The battle against obesity

Master’s final project

The project consists of creating an illustrated editorial feature based on the text “The Uncertain Revolution Against Obesity”, which addresses obesity as a complex issue linked not only to individual factors, but also to structural causes such as social inequality, environment, and consumption habits.

The assignment requires the development of a coherent illustration system capable of visually translating the article’s main concepts, avoiding literal approaches and instead favoring a conceptual and critical interpretation.

The concept

The project proposes a critique of the contemporary capitalist system, in which the constant consumption of ultra-processed food coexists with the imposition of thinness as a normative ideal.

Through this series of illustrations, a visual narrative is constructed to show how the individual becomes trapped in an environment that encourages excess while simultaneously demanding its correction, generating a continuous cycle of consumption, guilt, and control. In this context, the body ceases to be an autonomous entity and instead becomes a space subjected to intervention, shaped by external factors and by solutions that fail to address the root of the problem.

City of Consumption

The scene presents a dreamlike situation in which a character, seen from behind and wearing underwear, as if opening the refrigerator at night, faces a surreal landscape composed of gigantic foods rising like skyscrapers, symbolizing a world saturated with constant stimuli, especially those linked to immediate pleasure. The character, diminished in scale before this overwhelming setting, is confronted with a dimension greater than themselves, where desire appears amplified and difficult to control.

In this context, the individual adopts an almost heroic attitude: as if they were a knight facing a challenge, they use medication, represented by Ozempic, as a tool to try to contain those impulses.

Problem and solution

The two illustrations establish a contrast between the problem (on the right) and its apparent solution (on the left).

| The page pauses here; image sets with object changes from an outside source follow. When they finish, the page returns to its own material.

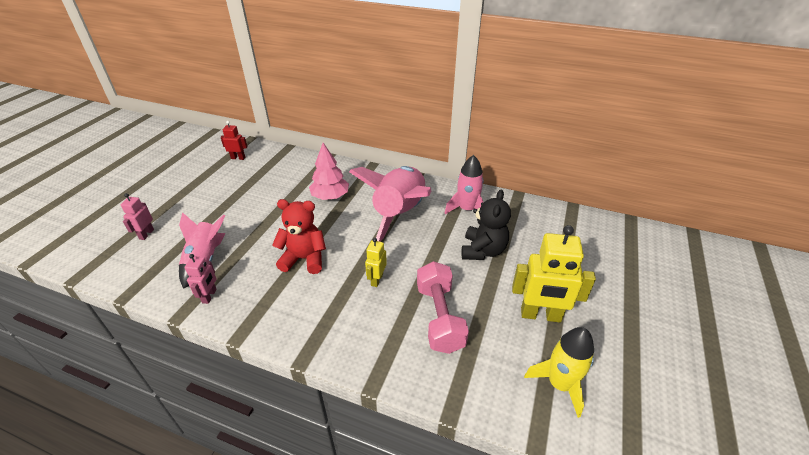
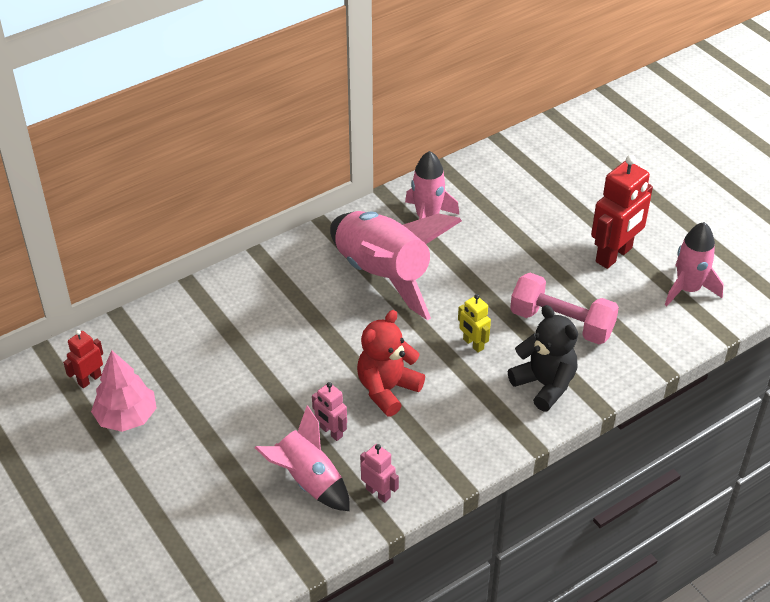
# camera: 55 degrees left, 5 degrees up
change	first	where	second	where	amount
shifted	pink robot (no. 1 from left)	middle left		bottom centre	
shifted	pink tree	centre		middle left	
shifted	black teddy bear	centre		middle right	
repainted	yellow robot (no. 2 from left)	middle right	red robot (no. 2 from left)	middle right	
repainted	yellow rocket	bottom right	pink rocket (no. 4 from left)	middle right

In the image on the left, the medication is not presented as a conventional medical resource, but rather as a kind of magic wand that promises an immediate, simplified, and almost miraculous solution. In the image on the right, the body is depicted as a system in which consumption does not stem from fully conscious decisions, but from mechanical and structural dynamics. The scene shifts the responsibility for obesity away from individual willpower and toward the surrounding environment.

Food subway

The scene presents an environment in which the consumption of ultra-processed products does not appear as an individual choice, but rather as a structural condition. Everyday space is completely colonized by food, which becomes part of the ordinary landscape.

This integration is so pervasive that individuals perceive no anomaly: what should appear strange is instead accepted as normal, revealing the extent to which consumption has been naturalized.

Board of Consumption

The character is presented as just another piece on a game board, suggesting that their decisions are not entirely autonomous, but rather conditioned by an external force, represented by a large-scale hand intervening in the scene.

The playful and seductive nature of the candies used as game pieces disguises a system that operates subtly, where pleasure and consumption are part of the same mechanism.

The individual thus appears trapped within a structure in which they do not truly make decisions, but instead function like a pawn in a game where they are not the player, but the object.

It’s a match! (is it?)

The illustration addresses the construction of bodily identity as a process mediated by external standards, in which the body becomes an object of selection, validation, and consumption. The mirror fragments into multiple versions of the character, presented as if they were profiles within a dating app. The individual interacts with these images by swiping, as though they could instantly choose which version of themselves they wish to become. Each reflection embodies a different ideal: thinner, more normative, and closer to imposed beauty standards.

In this way, the intimate act of looking at oneself in the mirror is transformed into an experience of consumption: the subject no longer recognizes themselves, but instead begins to select themselves.